[Feature]: Add nemotron_json as built-in tool parser (NVIDIA Nemotron-Nano-9B-v2 plugin breaks against v0.20.x module reorg)

### 🚀 The feature, motivation and pitch

## Context

`nvidia/NVIDIA-Nemotron-Nano-9B-v2` ships an out-of-tree tool-call parser plugin (`nemotron_toolcall_parser_no_streaming.py`) that NVIDIA's own [vLLM cookbook][cookbook] tells users to load via:

    --enable-auto-tool-choice
    --tool-parser-plugin "<repo>/nemotron_toolcall_parser_no_streaming.py"
    --tool-call-parser nemotron_json

The cookbook pins vLLM to commit `75531a6c…` (2025-08-15). The plugin file in NVIDIA's HF model repo has not been updated since.
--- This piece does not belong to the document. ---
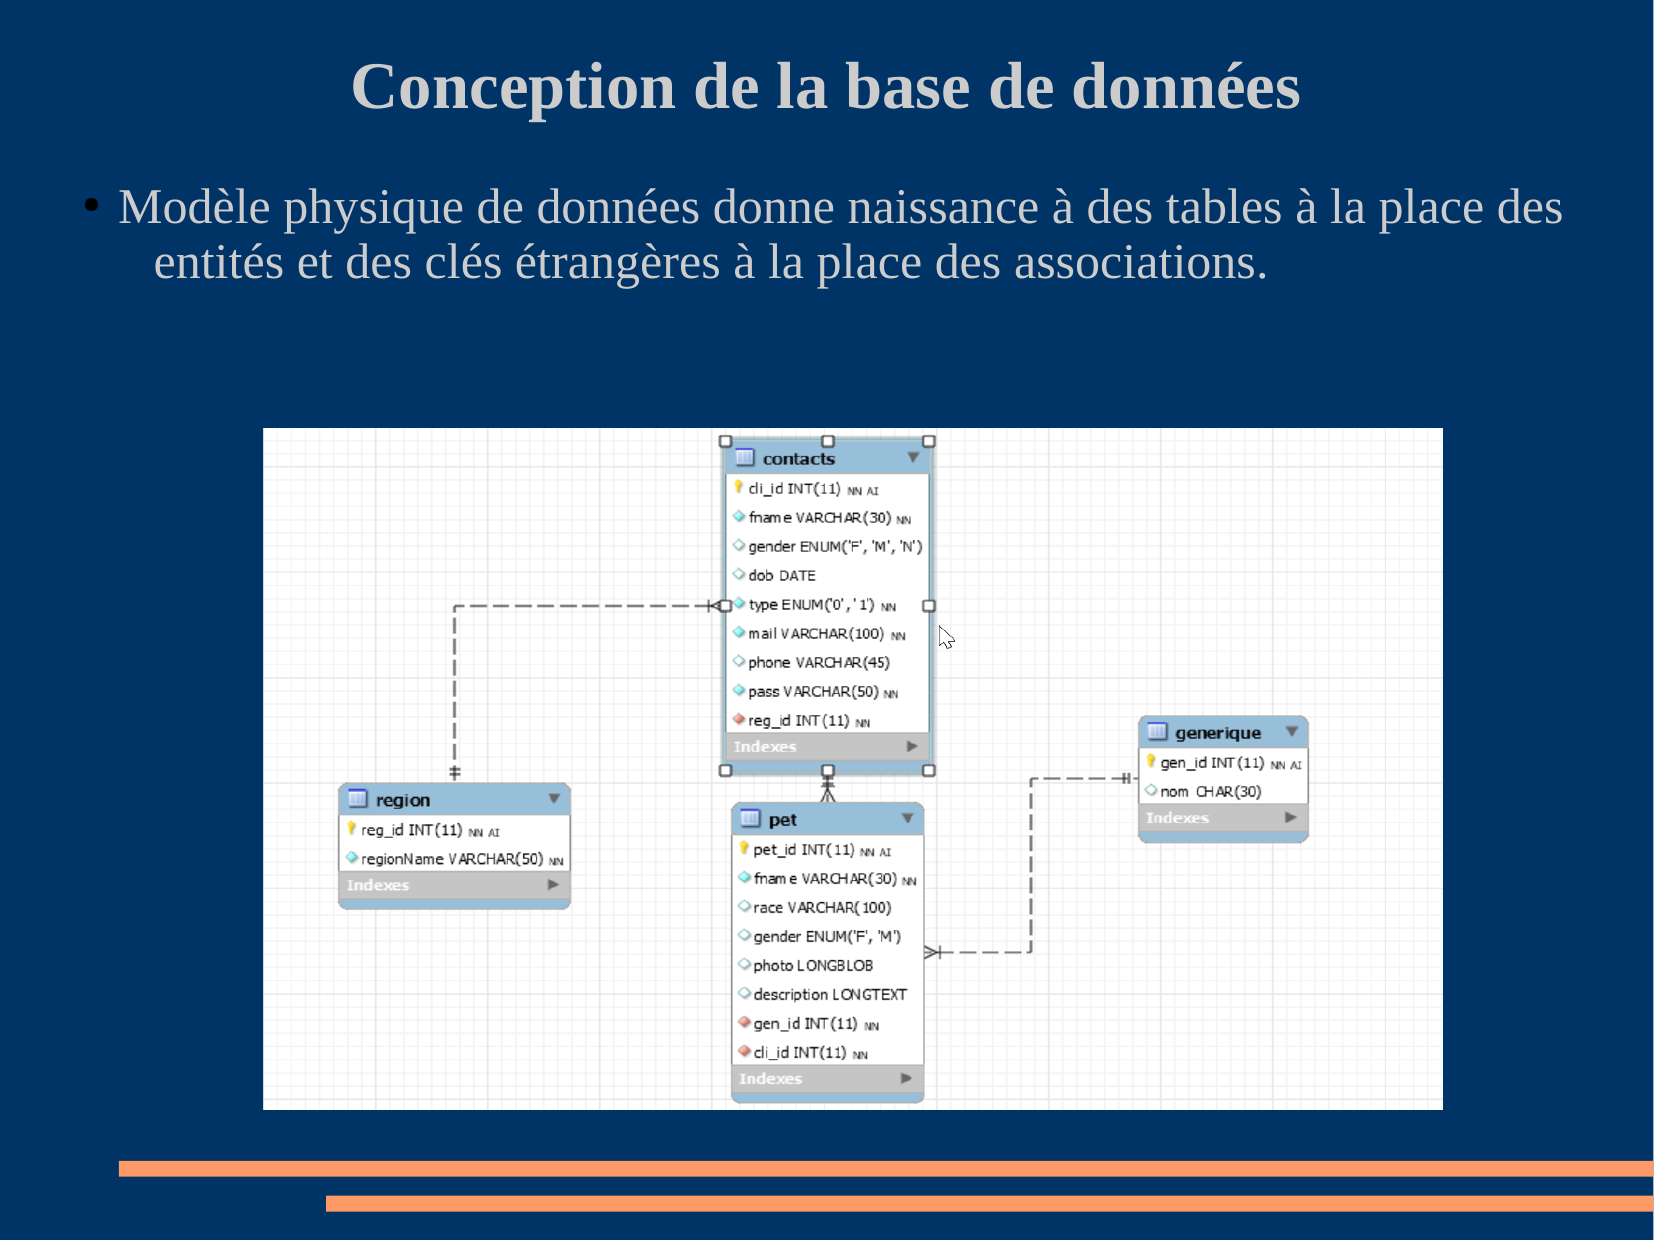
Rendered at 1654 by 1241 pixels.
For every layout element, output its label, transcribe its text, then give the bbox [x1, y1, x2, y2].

subtitle Conception de la base de données Modèle physique de données donne naissance à des tables à la place des entités et des clés étrangères à la place des associations. [82, 49, 1571, 1109]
[cookbook]: https://github.com/NVIDIA-NeMo/Nemotron/blob/main/usage-cookbook/Nemotron-Nano-9B-v2/vllm_cookbook.ipynb

## What breaks on v0.20.x

Three import paths in the plugin no longer resolve, plus the `ToolParser.__init__` calling convention changed:

| Symbol / surface | Old (Aug-2025 vLLM) | v0.20.1 |
|---|---|---|
| `ChatCompletionRequest` | `vllm.entrypoints.openai.protocol` | `vllm.entrypoints.openai.chat_completion.protocol` |
| `FunctionCall, ToolCall, DeltaFunctionCall, DeltaToolCall, DeltaMessage, ExtractedToolCallInformation` | `vllm.entrypoints.openai.protocol` | `vllm.entrypoints.openai.engine.protocol` |
| `ToolParser, ToolParserManager` | `vllm.entrypoints.openai.tool_parsers.abstract_tool_parser` | `vllm.tool_parsers.abstract_tool_parser` |
| `AnyTokenizer` | `vllm.transformers_utils.tokenizer` | renamed to `TokenizerLike` in `vllm.tokenizers.protocol` |
| `ToolParser.__init__(tokenizer)` | one positional arg | now called as `tool_parser(tokenizer, request.tools)` (see `vllm/entrypoints/serve/render/serving.py`) — subclasses must accept the second arg |

Result against current vLLM: server fails to start with `KeyError: 'invalid tool call parser: nemotron_json'` (plugin can't be imported), and even after fixing imports the parser raises `TypeError: __init__() takes 2 positional arguments but 3 were given` on the first request that carries `tools=[…]`.

## Patched plugin (works against v0.20.1)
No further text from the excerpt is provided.